» Do this
Reproduce the passage of the Supreme Court commentary below, from "But we have" to "on June 26.".

» Excerpt
********

June 28, 2015: SCOTUS

The Constitutional Court is failing in its responsibilities to determine if the case presented, dealing with legislation as written, is constitutional and can be upheld or is not constitutional and must be withdrawn in spite of the consequences of the implementation of bad legislation. 

“The Affordable Care Act’s requirement that certain individuals pay a financial penalty for not obtaining health insurance may reasonably be characterized as a tax,” Chief Justice Roberts wrote in the majority opinion. “Because the Constitution permits such a tax, it is not our role to forbid it, or to pass upon its wisdom or fairness.”

The Chief Justices characterization of a penalty as a tax leaves the realm of common understanding and was the precursor to words not meaning what words are written into enacted legislation.

Fast forward to June 25 and again the words written in the legislation are interpreted to mean something that is not written.  Words matter and legislation is based on the words used not the Justices interpretation of the intent of the writers. 

But we have even bigger problems.  The Supreme Court cemented President Obama’s fundamental change of American Society by overruling State’s rights on June 26.

********

» Data entries
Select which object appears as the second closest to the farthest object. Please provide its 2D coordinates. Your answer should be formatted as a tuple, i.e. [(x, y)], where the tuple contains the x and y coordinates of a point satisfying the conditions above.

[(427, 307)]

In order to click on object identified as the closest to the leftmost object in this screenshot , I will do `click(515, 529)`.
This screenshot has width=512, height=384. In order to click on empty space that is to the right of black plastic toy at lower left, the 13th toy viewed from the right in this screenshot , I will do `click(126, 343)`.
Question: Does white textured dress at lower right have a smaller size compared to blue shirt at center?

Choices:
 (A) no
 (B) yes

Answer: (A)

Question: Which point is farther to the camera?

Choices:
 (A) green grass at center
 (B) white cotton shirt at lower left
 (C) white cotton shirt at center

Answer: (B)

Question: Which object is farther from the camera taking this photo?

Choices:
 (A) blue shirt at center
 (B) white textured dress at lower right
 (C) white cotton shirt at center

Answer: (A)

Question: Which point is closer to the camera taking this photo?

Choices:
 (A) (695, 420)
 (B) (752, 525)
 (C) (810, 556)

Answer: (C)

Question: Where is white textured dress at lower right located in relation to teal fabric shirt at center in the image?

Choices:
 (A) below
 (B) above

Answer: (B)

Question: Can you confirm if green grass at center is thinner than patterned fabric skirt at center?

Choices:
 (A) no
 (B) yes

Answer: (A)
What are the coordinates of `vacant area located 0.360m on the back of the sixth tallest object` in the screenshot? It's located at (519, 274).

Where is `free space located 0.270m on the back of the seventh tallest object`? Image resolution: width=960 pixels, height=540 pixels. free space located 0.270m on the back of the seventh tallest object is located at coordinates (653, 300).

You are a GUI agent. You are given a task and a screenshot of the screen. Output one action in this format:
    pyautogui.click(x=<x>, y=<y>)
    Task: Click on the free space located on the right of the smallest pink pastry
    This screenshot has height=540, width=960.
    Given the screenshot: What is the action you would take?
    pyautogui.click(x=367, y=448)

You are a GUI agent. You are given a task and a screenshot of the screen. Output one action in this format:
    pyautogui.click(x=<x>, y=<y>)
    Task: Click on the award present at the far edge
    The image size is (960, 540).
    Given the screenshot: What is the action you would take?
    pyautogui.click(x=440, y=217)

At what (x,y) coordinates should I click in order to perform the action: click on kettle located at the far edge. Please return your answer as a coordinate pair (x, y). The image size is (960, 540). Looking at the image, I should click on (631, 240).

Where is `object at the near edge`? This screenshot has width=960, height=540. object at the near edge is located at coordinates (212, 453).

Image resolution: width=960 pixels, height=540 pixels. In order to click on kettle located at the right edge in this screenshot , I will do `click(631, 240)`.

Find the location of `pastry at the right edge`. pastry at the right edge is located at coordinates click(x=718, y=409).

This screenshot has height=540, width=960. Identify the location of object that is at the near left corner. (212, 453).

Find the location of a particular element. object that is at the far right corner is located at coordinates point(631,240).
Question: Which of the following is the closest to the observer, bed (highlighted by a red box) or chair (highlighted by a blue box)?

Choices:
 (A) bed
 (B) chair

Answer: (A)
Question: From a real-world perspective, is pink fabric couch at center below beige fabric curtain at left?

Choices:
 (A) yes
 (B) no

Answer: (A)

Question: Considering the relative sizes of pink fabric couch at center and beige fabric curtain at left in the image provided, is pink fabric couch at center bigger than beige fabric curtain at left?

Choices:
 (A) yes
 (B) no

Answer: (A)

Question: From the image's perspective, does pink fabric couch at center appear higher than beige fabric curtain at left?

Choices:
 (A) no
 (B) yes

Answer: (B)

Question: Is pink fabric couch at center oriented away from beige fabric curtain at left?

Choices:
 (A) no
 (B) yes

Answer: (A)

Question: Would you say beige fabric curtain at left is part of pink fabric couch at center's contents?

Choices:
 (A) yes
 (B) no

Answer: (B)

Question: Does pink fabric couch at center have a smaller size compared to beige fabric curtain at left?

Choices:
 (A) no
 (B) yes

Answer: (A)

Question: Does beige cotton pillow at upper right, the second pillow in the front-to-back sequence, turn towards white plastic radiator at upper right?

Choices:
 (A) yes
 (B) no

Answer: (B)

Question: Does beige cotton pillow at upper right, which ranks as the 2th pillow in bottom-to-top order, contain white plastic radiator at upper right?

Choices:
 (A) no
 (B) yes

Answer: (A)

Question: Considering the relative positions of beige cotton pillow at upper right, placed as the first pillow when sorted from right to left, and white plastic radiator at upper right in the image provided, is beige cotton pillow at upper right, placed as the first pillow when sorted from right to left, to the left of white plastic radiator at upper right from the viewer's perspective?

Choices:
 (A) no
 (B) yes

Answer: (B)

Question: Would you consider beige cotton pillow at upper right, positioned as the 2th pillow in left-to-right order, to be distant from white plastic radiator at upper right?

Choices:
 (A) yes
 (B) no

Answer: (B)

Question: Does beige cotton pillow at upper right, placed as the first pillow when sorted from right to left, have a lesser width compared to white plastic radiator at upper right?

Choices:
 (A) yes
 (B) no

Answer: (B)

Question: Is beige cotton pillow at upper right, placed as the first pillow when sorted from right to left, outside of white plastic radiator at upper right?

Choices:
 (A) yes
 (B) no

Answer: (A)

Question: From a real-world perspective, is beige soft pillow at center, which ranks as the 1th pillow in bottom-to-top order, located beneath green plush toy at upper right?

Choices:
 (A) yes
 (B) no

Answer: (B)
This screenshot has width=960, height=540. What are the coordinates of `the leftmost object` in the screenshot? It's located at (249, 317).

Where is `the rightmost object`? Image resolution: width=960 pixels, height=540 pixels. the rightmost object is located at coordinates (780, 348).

********

» The output
But we have even bigger problems.  The Supreme Court cemented President Obama’s fundamental change of American Society by overruling State’s rights on June 26.